Guidelines for vision screening revised

Article

New evidence-based guidelines update recommendations for automated vision screening to detect amblyopia and other eye abnormalities in children before they can read traditional eye charts.

New evidence-based guidelines update recommendations for automated vision screening to detect amblyopia and other eye abnormalities in children before they can read traditional eye charts.

The Vision Screening Committee of the American Association for Pediatric Ophthalmology and Strabismus (AAPOS) examined new data on automated vision screening technologies developed since its original guidelines were released in 2003. The updated guidelines help to differentiate very young children who are most at risk for amblyopia from those who are not.

Recommendations include separate screening criteria for toddlers aged 12 to 20 months, early preschool children aged 31 to 48 months, late preschool and kindergarten children aged 49 to 72 months, and those aged older than 72 months.

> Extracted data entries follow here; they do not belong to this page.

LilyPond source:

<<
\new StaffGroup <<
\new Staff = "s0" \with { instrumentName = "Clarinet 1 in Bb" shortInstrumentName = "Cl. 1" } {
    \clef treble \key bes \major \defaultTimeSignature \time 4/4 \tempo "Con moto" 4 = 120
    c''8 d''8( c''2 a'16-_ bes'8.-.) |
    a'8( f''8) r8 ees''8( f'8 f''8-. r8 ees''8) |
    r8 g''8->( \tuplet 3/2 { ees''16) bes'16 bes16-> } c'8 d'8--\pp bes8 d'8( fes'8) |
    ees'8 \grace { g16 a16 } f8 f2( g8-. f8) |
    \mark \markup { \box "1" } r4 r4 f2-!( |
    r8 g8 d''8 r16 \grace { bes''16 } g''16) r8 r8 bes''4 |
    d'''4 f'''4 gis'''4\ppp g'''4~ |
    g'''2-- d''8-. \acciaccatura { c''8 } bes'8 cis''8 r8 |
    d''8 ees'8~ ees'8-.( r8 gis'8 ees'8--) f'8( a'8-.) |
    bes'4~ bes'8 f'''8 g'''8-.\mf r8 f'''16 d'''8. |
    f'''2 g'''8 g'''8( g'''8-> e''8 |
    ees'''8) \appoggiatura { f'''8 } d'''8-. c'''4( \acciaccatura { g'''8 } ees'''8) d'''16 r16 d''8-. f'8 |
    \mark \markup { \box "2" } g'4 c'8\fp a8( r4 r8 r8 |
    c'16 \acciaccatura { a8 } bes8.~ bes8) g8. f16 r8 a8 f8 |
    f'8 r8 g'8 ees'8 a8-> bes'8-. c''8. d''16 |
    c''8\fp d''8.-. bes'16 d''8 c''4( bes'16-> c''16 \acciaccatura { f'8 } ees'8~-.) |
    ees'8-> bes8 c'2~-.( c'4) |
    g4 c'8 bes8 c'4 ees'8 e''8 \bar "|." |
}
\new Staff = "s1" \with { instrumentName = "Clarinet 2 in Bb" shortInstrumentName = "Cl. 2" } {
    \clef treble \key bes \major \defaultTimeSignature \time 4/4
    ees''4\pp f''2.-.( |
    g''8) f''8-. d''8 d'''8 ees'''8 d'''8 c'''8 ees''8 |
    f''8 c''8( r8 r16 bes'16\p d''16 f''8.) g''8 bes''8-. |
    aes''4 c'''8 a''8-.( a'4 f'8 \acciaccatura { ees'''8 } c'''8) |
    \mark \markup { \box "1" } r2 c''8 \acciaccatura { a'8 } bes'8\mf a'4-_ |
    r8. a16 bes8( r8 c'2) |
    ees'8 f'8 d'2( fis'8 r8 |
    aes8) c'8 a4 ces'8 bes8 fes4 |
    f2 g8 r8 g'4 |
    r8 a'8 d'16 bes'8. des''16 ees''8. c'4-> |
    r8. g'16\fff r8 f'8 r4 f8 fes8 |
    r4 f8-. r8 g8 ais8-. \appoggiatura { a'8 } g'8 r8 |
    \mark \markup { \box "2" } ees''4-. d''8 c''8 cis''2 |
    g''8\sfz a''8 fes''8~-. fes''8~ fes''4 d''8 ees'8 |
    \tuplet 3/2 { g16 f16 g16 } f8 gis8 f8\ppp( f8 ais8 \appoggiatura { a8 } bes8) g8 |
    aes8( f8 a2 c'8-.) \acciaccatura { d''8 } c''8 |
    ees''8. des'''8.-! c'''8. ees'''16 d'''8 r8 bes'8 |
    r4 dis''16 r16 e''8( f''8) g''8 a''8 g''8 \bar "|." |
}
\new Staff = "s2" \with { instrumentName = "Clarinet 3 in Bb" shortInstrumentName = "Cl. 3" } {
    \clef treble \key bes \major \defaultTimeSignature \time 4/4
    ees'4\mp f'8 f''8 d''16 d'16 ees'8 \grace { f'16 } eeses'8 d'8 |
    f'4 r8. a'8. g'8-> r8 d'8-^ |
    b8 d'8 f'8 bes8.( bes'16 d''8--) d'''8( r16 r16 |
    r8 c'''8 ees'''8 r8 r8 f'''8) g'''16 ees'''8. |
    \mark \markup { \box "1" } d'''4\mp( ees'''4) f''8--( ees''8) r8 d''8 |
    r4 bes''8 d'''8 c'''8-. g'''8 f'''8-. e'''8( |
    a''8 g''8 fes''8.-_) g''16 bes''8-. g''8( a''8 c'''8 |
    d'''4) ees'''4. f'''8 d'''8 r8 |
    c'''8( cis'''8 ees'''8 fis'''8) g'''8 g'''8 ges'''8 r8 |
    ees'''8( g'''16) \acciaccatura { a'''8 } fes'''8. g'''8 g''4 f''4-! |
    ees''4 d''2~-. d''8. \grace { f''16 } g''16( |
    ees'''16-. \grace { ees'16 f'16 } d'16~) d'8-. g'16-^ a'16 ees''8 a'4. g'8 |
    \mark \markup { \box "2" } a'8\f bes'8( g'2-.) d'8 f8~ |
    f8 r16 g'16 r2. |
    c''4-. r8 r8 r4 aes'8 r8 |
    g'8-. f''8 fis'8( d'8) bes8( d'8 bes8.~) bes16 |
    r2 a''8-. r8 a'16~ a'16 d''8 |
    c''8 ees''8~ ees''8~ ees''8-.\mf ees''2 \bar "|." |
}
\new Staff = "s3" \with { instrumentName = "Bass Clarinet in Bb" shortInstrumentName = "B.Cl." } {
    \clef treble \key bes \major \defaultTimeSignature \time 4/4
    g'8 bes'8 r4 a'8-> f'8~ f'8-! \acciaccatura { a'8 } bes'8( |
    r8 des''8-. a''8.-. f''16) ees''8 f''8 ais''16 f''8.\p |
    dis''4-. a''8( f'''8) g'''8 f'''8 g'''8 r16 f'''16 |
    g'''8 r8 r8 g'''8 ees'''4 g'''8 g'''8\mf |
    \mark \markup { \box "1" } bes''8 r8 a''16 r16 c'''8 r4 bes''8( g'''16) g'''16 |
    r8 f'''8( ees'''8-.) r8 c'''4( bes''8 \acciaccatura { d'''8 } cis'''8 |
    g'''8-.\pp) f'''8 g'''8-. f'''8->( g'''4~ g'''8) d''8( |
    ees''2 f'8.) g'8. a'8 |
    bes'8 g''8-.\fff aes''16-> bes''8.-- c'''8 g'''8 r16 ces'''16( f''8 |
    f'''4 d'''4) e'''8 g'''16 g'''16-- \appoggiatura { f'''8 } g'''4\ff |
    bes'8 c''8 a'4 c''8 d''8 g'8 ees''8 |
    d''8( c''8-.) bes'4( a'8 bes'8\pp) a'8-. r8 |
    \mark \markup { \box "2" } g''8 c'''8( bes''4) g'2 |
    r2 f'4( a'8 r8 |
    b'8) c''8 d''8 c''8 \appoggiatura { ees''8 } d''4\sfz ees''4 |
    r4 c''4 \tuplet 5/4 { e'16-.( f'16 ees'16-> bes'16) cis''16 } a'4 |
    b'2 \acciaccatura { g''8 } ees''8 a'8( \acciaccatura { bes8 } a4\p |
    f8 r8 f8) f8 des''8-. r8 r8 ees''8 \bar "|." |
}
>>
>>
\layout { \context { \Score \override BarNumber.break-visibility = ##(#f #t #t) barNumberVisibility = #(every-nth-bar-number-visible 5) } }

Children who can read linear letters have the option of traditional optotype recognition for screening.

The guidelines also establish a lower referral rate for amblyopia by raising threshold values and include detection of significant media opacities and manifest (not intermittent) strabismus at all ages. Instruments that detect amblyopia should report results using the presence of amblyopia as the gold standard.

The committee notes that prevalence of amblyopia risk factors in preschool children is greater than previously suspected, and early detection is critical. The disease is treatable until the child is aged 60 months, although effectiveness of treatment declines.

The US Preventive Services Task Force has endorsed photoscreening for detecting amblyopia risk factors in children aged older than 36 months, however the American Academy of Pediatrics recently recommended photoscreening children beginning at age 1 year.